The legal battle over an ethnic-studies program at Tucson’s largest school district resumed in court Monday, seven years after an Arizona law went into effect, leading to its demise.
U.S. Circuit Judge A. Wallace Tashima is overseeing the bench trial in Tucson at the U.S. District Court in Arizona.
At issue is whether state officials had discriminatory intent in enacting and enforcing the 2010 law that bans ethnic-studies programs that promote the overthrow of the federal government, resentment toward a race or class of people, advocate for ethnic solidarity and are designed primarily for pupils of a particular ethnic group.
The legal challenge to have the law thrown out was originally brought by a group of independent Tucson Unified School District educators and students who argued that the law violated their constitutional rights.
Tashima dismissed the claims in 2013 before the case was remanded by a federal appeals court in 2015.
TUSD’s Mexican American Studies program was found by the Arizona Department of Education — then run by Superintendent John Huppenthal — to have violated the law and shut down. Books were physically removed from classrooms in January 2011.
In opening statements at the trial, plaintiffs’ attorneys argued Tom Horne, a former state schools chief who was later elected state attorney general in 2010, and Huppenthal, a former state senator who was instrumental in crafting the law and succeeded Horne as superintendent, used the issue for political gain and wrongfully targeted a successful cultural program that boosted Latino students’ achievement.
Both politicians had specifically taken issue with the TUSD program and have been vocal about their concerns.
“It is essentially undisputed that Mexican American Studies was specifically targeted by the state of Arizona for elimination,” Jim Quinn, an attorney for the plaintiffs, said.
Rob Ellman, the defendants’ attorney, said TUSD’s program demonstrated “ethnic chauvinism” and taught students to hate Caucasians.
He described it as “politicized, biased and propagandist” and pointed out that many of the instructional materials used in the program depicted Latinos as victims. The pedagogical concerns were valid, he added.
Ellman told the judge the defense would bring forward Horne’s and Huppenthal’s colleagues, who can testify that both men are not racist.
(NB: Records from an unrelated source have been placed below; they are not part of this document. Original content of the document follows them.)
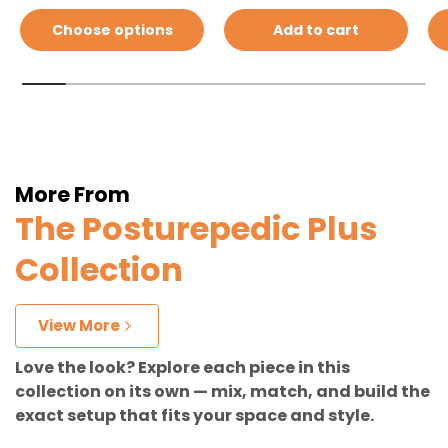
Choose options
Add to cart
More From
The Posturepedic Plus
Collection
View More
Love the look? Explore each piece in this
collection on its own — mix, match, and build the
exact setup that fits your space and style.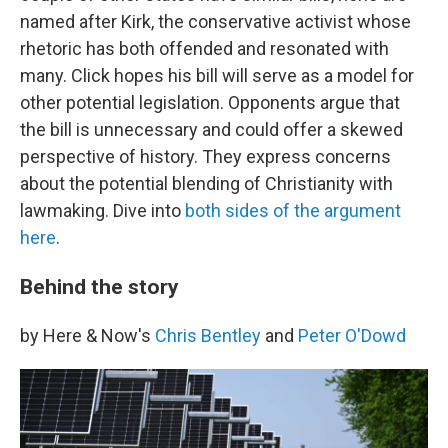
named after Kirk, the conservative activist whose
rhetoric has both offended and resonated with
many. Click hopes his bill will serve as a model for
other potential legislation. Opponents argue that
the bill is unnecessary and could offer a skewed
perspective of history. They express concerns
about the potential blending of Christianity with
lawmaking. Dive into
both sides of the argument
here
.
Behind the story
by Here & Now's
Chris Bentley
and
Peter O'Dowd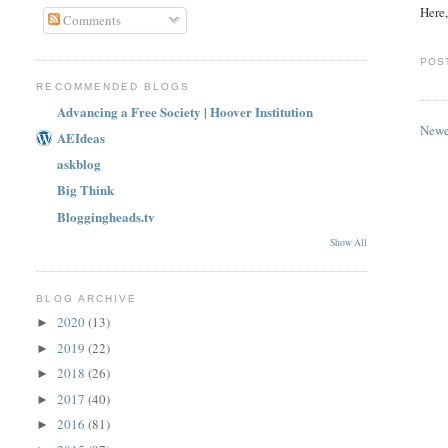
Here,
Comments
POS
RECOMMENDED BLOGS
Advancing a Free Society | Hoover Institution
Newe
AEIdeas
askblog
Big Think
Bloggingheads.tv
Show All
BLOG ARCHIVE
2020
(13)
►
2019
(22)
►
2018
(26)
►
2017
(40)
►
2016
(81)
►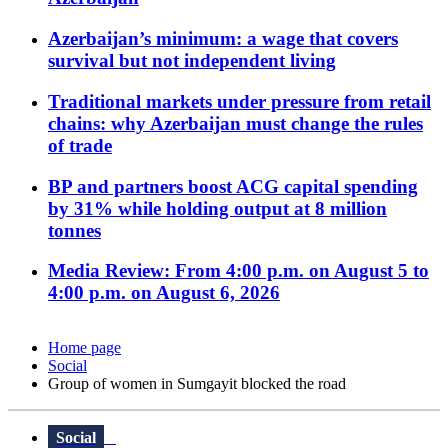
Azerbaijan’s minimum: a wage that covers
survival but not independent living
Traditional markets under pressure from retail
chains: why Azerbaijan must change the rules
of trade
BP and partners boost ACG capital spending
by 31% while holding output at 8 million
tonnes
Media Review: From 4:00 p.m. on August 5 to
4:00 p.m. on August 6, 2026
Home page
Social
Group of women in Sumgayit blocked the road
Social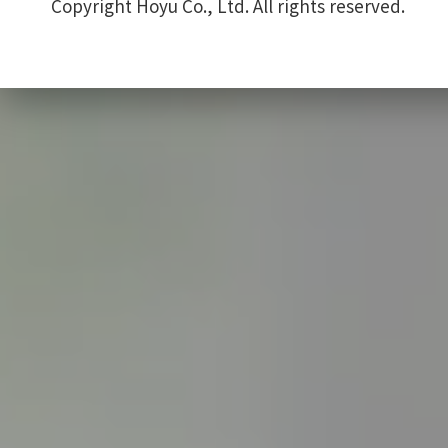
Copyright Hoyu Co., Ltd. All rights reserved.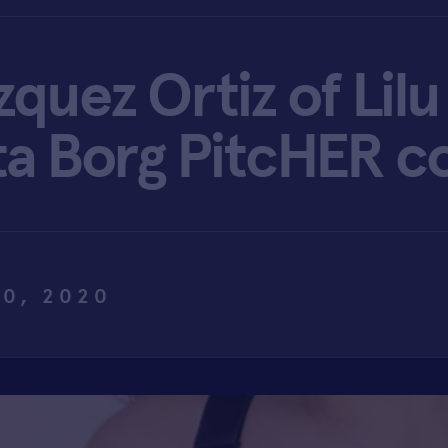
zquez Ortiz of Li
ta Borg PitcHER c
0, 2020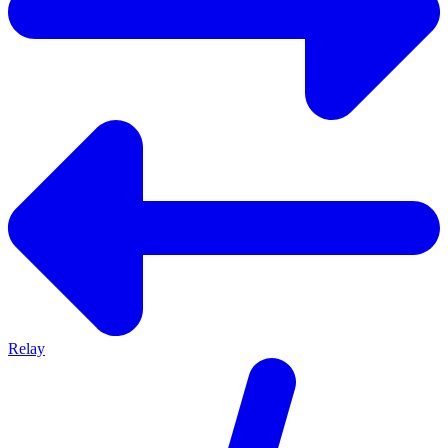
Relay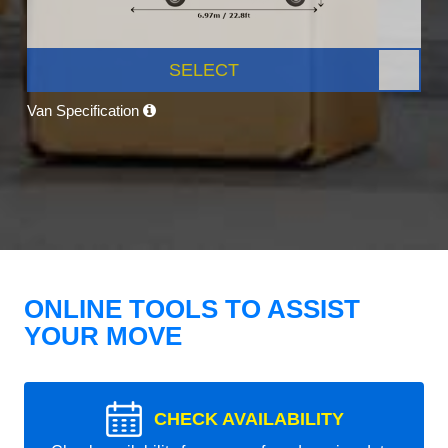
SELECT
Van Specification
ONLINE TOOLS TO ASSIST
YOUR MOVE
CHECK AVAILABILITY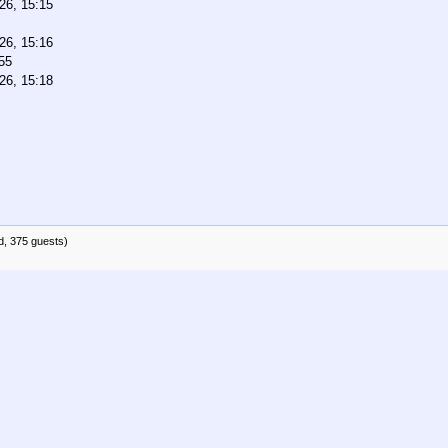
26, 15:15
26, 15:16
55
26, 15:18
d, 375 guests)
Huppenthal previously received national attention after he was found to have posted anonymous comments on blogs calling welfare recipients “lazy pigs” and saying that in America, English should be spoken exclusively.
Ellman defended that by saying, “It’s a pedagogical view.”
Questioning of witnesses from both the plaintiffs’ and defendants’ attorneys included explorations of everything from an outside audit of the program that showed no violations of the law to Shakespearean allegory to rap rhymes composed by a Tucson High teacher to Benjamin Franklin’s philosophy on race and slavery.
Huppenthal appeared in court Monday to testify and said it isn’t helpful for students to believe they are oppressed: “There’s odds against everybody.” He frequently pointed to his former senior staffers as having known more about the process of investigating TUSD’s compliance with the ethnic-studies law.
Curtis Acosta, a Tucson High Magnet School teacher who taught Latino literature classes and whose class Huppenthal visited, and Maya Arce, a Tucson High graduate and daughter of one of the founders of the Mexican American Studies program, also testified.
Acosta told the court that he wanted to include material that reflected students’ or their families’ lives so they could be more engaged.
When students are more engaged, they perform better in school and results were showing that, he added.
Ellman, the defense attorney, repeatedly questioned him on the instructional material Acosta used in his classes, which included a speech by Che Guevara, an Argentine Marxist revolutionary; “The Devil’s Highway,” a tale detailing the journey of 26 men who crossed the U.S.-Mexico border to Arizona; and the Shakespearean classic, “The Tempest.”
He questioned whether those reading materials used in class led the students to believe they were oppressed by white people and built resentment toward them.
Huppenthal will continue his testimony Tuesday morning. The first portion of the trial continues until Friday, and a second week of trial is scheduled to take place in mid-July.